New Internationalist’s 2017 top reads
So long 2017: good riddance to bad rubbish? Well, it’s not all been bad. In Liberia and Kenya we’ve seen supreme courts flexing their muscles in defence of free and fair elections, China is expected to have brought more solar power online in a year than any other country ever has, and in the US – despite a shocking wave of racism unleashed by Trump’s election – Black Lives Matter campaigns have surged forward and in November seven US cities elected their first black mayors.
In Britain, the Jeremy Corbyn, leader of the Labour party, which now has the largest membership in Europe, wiped out a 20-point lead in the polls and decimated the Conservative Party’s majority in a snap June election.
And at New Internationalist (*shameless plug warning*), we’ve published some crackers. Here’s our list of the top 10 performers:
Honorary mention: The joy of kunyaza: why women’s pleasure comes first in Rwanda
A late entry, this multimedia piece, published mid-December, has shot through the ranks in only a week: with a longer time on the site we’re sure it would have easily made it into our top 10 biggest hitters of the year. It takes a look at kunyaza, the Rwandan sexual practice where female pleasure comes first – highlighting the country’s intriguing gender politics. A must read!
10. Death and re-birth of a lake: How water came back to the dry Aral Sea
The Aral Sea was once the world’s fourth biggest lake, but dried up when the Soviet Union diverted the rivers feeding it for irrigation. This triggered decades of environmental disaster. But part of the sea is now experiencing a rebirth...find out more in this fascinating photostory.
9. Is PM Theresa May really as economically illiterate as her immigration based stance on Brexit suggests?
In Britain, 2017 saw the xenophobia unleashed by the Brexit vote continue its happy partnership in prime minister Theresa May, who pioneered the Conservative government’s Orwellian-sounding ‘hostile environment’ policy for migrants.
Not content with leaving the EU, she’s been pushing for Britain to leave the bloc’s single market as well, which will hit trade with Britain’s largest trade partner.
8. UK General Election: What are the foreign policy implications?
But this year’s UK election also saw a rare ray of hope shining through, with the Jeremy Corbyn’s Labour Party pulling off a remarkable turnaround – at the start of the campaign they were 20 points behind in the polls, but the end of his left populist campaign saw the party taking Conservative seats to wipe out Theresa May’s majority. In this article, Mark Curtis looked at the foreign policy implications of the two contenders for UK political power.

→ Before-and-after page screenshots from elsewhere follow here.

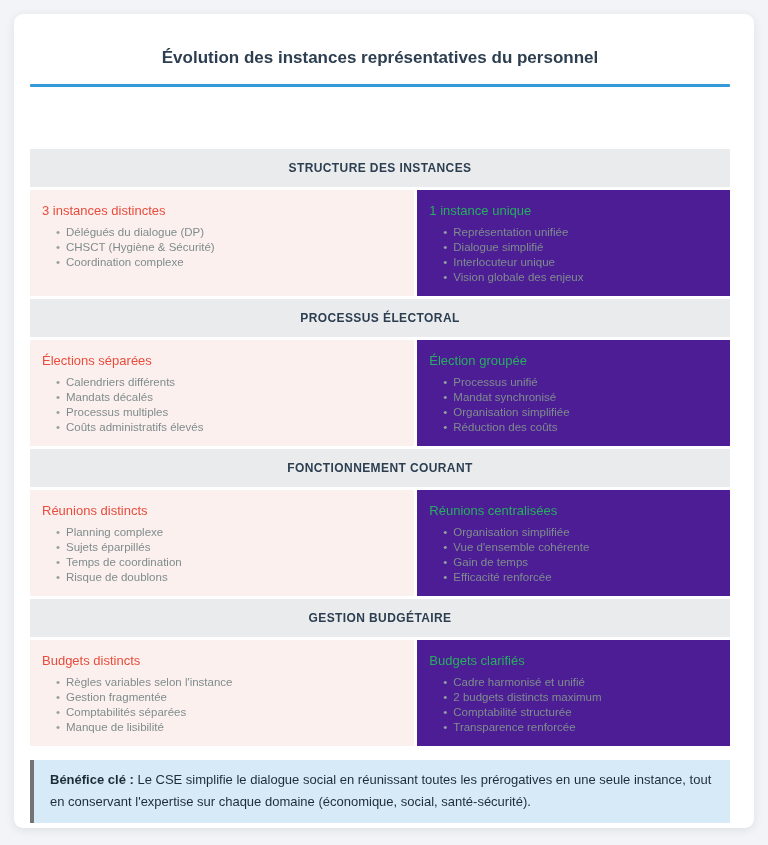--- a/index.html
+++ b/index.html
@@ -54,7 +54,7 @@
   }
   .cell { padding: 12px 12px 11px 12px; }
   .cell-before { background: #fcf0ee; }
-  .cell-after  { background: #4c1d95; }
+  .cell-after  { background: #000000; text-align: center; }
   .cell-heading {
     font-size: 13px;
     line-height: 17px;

7. Why are there still British military bases in Cyprus?
A good question if ever there was one. Darren Loucaides reports on how Britain has hung on in Cyprus, more than half a century after independence – and how the island’s messy partition remains.
6. What’s sex got to do with it?
In New Internationalist’s issue on Brazil, editor Vanessa Baird reported on how the culture of rape, violence and sexism has gained a new lease of life since 2016’s ‘constitutional’ coup in the country.
5. ‘We are with you’: 22 East London housing estates stand in solidarity with Grenfell
Just days after the UK’s general election, a tower block in the UK’s richest borough went up in flames – killing 71 and revealing a litany of failings and a culture at every level of the UK’s political system that showed complete disregard for the country’s poor. Here activists from 22 housing estates in the east of the capital write after their banner drop showing solidarity with the victims.
4. Inside Unilever’s sustainability myth
Unilever certainly talks the talk on its green credentials. But when the Dutch investigative journalism platform Investico looked deeper, they discovered that the company’s practices don’t look quite as rosy as Unilever would have us believe.
3. One woman against Big Oil and patriarchy
Linda Etchart interviewed the brave indigenous activist Alicia Cawiya, who stood against all the odds to resist oil companies’ advance into the Ecuadorian Yasuni National Park.
2. The lives behind the label
In this multimedia project, we looked at the lives of Bangladesh’s almost five million garment workers, with touching film interviews produced by On Our Radar.
1. Exclusive: Inside Diego Garcia, America’s highly secretive military base
In our top piece of the year, Katie McQue reported for New Internationalist on the strategic American military base in the Indian Ocean – from where the British Army forcibly evicted the indigenous population in the 1960s – and on the shockingly exploitative labour conditions forced on many of the workers there.